■ Untersuchter Text:
================
Letztere baut das Unternehmen weiter aus. 60 Millionen Euro will es bis 2026 investieren und die Anzahl der Mitarbeiter dort von 170 auf 300 erhöhen. "Gerade staatliche Programme wie 'France Relance', die unter anderem erneuerbare Energien fördern, zeigen uns, dass die Regierung ähnlich denkt wie wir", unterstreicht Bernard. Chiesi strebt bis 2035 Netto-Null an: Das Unternehmen soll dann genauso viel CO2 ausstoßen wie es absorbiert.
================
■ Auszüge der Datensätze:
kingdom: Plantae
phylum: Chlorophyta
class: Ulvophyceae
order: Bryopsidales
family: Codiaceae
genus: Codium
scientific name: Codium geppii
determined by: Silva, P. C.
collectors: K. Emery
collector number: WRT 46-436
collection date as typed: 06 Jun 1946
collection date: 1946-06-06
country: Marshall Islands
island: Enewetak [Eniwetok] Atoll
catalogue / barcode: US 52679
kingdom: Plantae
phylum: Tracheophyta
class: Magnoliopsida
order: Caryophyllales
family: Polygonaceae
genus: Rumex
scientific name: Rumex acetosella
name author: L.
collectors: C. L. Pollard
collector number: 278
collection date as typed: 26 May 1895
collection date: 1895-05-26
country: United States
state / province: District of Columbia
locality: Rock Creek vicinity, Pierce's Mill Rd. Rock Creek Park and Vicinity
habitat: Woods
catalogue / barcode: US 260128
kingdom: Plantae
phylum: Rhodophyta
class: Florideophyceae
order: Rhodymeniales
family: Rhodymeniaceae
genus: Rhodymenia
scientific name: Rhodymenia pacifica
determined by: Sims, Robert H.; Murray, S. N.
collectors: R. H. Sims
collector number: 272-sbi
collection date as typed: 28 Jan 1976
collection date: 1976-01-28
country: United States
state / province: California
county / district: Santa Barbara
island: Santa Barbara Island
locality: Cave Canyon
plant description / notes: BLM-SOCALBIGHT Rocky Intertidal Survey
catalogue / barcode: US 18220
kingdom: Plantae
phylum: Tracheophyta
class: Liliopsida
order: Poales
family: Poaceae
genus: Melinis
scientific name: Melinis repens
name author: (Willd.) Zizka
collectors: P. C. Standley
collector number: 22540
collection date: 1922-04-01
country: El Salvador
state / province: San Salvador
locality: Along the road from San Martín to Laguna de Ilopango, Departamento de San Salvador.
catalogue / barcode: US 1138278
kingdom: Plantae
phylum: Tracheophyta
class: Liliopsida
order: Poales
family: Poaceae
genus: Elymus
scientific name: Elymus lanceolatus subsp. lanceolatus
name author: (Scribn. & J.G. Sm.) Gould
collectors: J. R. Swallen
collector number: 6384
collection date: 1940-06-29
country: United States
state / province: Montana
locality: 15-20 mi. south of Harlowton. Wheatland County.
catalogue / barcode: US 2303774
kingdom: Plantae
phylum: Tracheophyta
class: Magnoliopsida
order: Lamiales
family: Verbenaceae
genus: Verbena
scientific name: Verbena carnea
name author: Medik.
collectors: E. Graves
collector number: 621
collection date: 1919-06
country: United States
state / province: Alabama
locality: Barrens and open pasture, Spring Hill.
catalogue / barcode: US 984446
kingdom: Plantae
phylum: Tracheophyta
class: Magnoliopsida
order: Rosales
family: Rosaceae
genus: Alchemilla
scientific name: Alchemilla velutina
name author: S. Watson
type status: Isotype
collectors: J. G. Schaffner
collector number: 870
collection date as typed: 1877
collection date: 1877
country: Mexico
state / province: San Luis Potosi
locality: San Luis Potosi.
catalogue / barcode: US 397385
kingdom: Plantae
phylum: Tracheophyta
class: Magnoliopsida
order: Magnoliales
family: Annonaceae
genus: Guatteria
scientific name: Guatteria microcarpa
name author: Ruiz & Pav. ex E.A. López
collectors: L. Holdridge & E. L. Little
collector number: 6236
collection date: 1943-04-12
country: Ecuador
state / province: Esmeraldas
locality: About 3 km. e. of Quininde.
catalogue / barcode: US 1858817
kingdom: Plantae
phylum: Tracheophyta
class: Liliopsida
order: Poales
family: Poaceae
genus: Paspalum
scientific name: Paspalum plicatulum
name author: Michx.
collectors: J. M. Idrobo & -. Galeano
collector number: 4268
================
■ Ihre Aufgabe:
Geben Sie für jede der Aussagen (a), (b) und (c) an, ob sie mit dem Text über Chiesi übereinstimmt. Beantworten Sie jede mit Ja oder Nein und zitieren Sie die entscheidenden Worte des Textes wörtlich.
(a) Das Unternehmen will bis 2026 60 Millionen Euro investieren.
(b) Die Zahl der Mitarbeiter soll dort auf 170 steigen.
(c) Chiesi will bis 2035 Netto-Null erreichen.

■ Ihre Lösung:
(a) Ja: „60 Millionen Euro will es bis 2026 investieren“
(b) Nein: „die Anzahl der Mitarbeiter dort von 170 auf 300 erhöhen“
(c) Ja: „Chiesi strebt bis 2035 Netto-Null an“